* [TEXT SHOWN]
+ + + + + + +

This is where Antonio, the accused kidnapper, writes corridos, or outlaw songs, a couple of which have even been recorded. And where El Niño, the convicted murderer, sticks pins into black velvet and winds brightly colored threads around them in elaborate patterns to frame cutout images of the Virgin of Guadalupe, Jesus Christ, and La Santa Muerte. He first learned of Holy Death through television, which might seem a strange source for such a spiritual revelation, but it was the path open to him behind his wire enclosure. Now nothing can break his faith in his new protector.
We talk in the shade of a leafy tree in the prison yard, several of us sitting around a rickety table a couple of prisoners have brought out and carefully rubbed clean. A host of other inmates who initially had closed loomingly around us eventually stand quietly, nodding in agreement as Antonio explains what gives La Santa Muerte her powerful attraction: "La Muerte is always beside you—even if it's just a little postage stamp that you put up above your cot, you know that she's not going to move, that she'll never leave."
El Niño's grandmother has told him that if he ever gets out of jail, she doesn't want to see him, and she doesn't want his daughter to see him again, ever. But unlike his flesh and blood, La Muerte needs him: "If you promise her a white flower, and you don't bring it to her, you feel bad," he says. "She weeps, and so you feel bad." And therefore he makes promises to her that he keeps.
Midday approaches, and the heat is rising fast. The men nudge each other, and one goes off to fetch a cracked plastic jug of water, which he serves with unexpected courtesy to the unusual guest. I ask about rumors flying around that the rituals for La Santa—the Santísima, the Little Skinny One, the White Child—involve human blood and even human sacrifice. A prisoner in another facility, where conditions were infinitely worse, had told me that this was true.
El Niño and Antonio say just that La Santa Muerte will grant your prayers—but only in exchange for payment, and that payment must be proportional to the size of the miracle requested, and the punishment for not meeting one's debt to her is terrible.
The men and I have been in conversation for a while, and despite temperatures that must be turning their cell blocks into furnaces, there is something about the openness of the prison, the grass, the trees, even the comradely way the inmates treat the lone guard on duty, that makes the place seem almost pleasant. ("He spends 12 hours a day here," Antonio says. "He's as much a prisoner as we are.")
As the men relax, their courteous ways with me even make it possible to imagine that they are not guilty of terrible crimes, that their faith in La Santa Muerte is merely a matter of preference and not born of desperate need. Then I ask El Niño if he thinks that when he gets out, it will be possible to lead a normal life.
His face twists into a bitter smile. "With everything I've done?" he says. "There's going to be people waiting to take me down the moment I walk outside the gate." We shake hands, and he and Antonio thank me for the chance to talk. I return to the other Mexico, where hope also requires a great deal of faith.

+ + + + + + +

* [INFORMATION]
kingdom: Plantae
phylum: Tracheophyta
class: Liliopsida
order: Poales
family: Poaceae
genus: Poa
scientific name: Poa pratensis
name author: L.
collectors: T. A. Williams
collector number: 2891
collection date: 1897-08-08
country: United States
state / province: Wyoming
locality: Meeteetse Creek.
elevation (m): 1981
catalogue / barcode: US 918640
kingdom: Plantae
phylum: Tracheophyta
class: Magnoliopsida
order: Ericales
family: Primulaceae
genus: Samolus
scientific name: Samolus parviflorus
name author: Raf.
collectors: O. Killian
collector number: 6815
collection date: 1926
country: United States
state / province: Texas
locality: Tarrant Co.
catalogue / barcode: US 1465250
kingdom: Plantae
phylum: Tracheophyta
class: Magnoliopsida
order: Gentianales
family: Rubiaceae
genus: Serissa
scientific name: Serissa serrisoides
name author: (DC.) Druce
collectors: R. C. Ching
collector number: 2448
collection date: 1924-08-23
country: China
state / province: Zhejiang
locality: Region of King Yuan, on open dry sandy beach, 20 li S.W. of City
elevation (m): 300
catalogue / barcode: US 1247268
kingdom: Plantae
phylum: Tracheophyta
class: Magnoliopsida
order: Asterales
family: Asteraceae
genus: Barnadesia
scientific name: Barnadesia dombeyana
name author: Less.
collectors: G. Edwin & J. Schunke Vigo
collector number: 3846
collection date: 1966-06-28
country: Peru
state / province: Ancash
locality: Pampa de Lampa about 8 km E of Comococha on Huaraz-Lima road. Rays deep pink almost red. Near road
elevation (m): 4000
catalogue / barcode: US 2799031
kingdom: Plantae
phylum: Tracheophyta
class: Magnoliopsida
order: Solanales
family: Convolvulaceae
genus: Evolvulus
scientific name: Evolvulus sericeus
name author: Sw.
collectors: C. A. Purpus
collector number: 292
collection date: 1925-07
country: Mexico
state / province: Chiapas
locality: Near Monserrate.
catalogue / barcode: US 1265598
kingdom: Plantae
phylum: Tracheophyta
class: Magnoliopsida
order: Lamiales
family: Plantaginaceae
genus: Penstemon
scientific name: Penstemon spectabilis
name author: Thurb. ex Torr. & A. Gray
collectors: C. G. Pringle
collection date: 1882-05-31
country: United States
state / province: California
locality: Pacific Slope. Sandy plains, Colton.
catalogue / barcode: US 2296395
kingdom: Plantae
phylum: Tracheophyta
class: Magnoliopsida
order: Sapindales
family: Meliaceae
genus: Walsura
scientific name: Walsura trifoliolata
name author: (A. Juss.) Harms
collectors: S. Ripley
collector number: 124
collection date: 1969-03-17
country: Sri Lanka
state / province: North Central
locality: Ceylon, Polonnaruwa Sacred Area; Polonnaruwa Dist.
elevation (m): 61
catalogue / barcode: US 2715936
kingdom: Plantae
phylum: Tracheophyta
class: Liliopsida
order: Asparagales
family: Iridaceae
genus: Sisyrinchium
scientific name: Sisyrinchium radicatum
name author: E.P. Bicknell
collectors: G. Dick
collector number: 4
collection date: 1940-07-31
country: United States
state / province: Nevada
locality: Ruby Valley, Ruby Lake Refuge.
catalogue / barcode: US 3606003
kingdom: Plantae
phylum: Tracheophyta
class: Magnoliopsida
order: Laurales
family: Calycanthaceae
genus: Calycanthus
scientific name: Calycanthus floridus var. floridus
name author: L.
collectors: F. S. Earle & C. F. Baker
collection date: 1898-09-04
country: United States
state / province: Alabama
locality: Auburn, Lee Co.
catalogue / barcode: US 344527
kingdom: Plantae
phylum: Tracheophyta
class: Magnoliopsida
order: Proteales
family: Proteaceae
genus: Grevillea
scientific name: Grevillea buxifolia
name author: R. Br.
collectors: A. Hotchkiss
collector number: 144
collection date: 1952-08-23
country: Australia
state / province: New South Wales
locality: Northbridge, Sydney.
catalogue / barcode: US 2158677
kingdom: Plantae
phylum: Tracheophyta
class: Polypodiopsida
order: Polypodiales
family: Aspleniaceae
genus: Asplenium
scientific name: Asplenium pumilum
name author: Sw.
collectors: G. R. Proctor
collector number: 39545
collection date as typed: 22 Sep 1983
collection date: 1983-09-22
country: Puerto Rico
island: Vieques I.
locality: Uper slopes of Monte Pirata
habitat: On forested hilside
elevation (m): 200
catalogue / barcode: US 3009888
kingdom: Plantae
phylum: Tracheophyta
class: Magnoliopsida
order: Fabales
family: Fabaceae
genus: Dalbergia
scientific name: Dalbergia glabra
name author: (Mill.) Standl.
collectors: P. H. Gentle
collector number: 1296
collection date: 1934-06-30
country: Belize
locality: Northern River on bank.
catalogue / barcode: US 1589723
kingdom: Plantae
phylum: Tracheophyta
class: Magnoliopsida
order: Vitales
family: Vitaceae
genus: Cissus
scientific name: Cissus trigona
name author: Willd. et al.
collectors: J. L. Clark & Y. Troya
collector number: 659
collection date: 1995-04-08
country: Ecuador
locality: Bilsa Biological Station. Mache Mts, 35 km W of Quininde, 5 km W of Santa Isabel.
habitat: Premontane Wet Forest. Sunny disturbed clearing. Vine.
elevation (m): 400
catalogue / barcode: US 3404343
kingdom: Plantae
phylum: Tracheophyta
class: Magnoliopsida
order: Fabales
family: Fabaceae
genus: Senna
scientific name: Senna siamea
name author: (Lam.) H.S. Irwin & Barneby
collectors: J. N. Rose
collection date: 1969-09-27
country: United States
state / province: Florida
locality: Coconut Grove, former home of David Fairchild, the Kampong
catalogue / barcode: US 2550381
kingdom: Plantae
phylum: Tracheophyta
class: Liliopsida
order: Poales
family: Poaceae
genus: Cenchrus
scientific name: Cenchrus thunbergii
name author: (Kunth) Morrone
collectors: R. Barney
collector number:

+ + + + + + +

* [TASK LIST]
a – According to the passage about La Santa Muerte, how did El Niño first learn of Holy Death?
b – Extract the stretch of the passage about La Santa Muerte from "This is where" through "his new protector.".

* [SOLUTION SET]
a – He first learned of Holy Death through television.

b –
This is where Antonio, the accused kidnapper, writes corridos, or outlaw songs, a couple of which have even been recorded. And where El Niño, the convicted murderer, sticks pins into black velvet and winds brightly colored threads around them in elaborate patterns to frame cutout images of the Virgin of Guadalupe, Jesus Christ, and La Santa Muerte. He first learned of Holy Death through television, which might seem a strange source for such a spiritual revelation, but it was the path open to him behind his wire enclosure. Now nothing can break his faith in his new protector.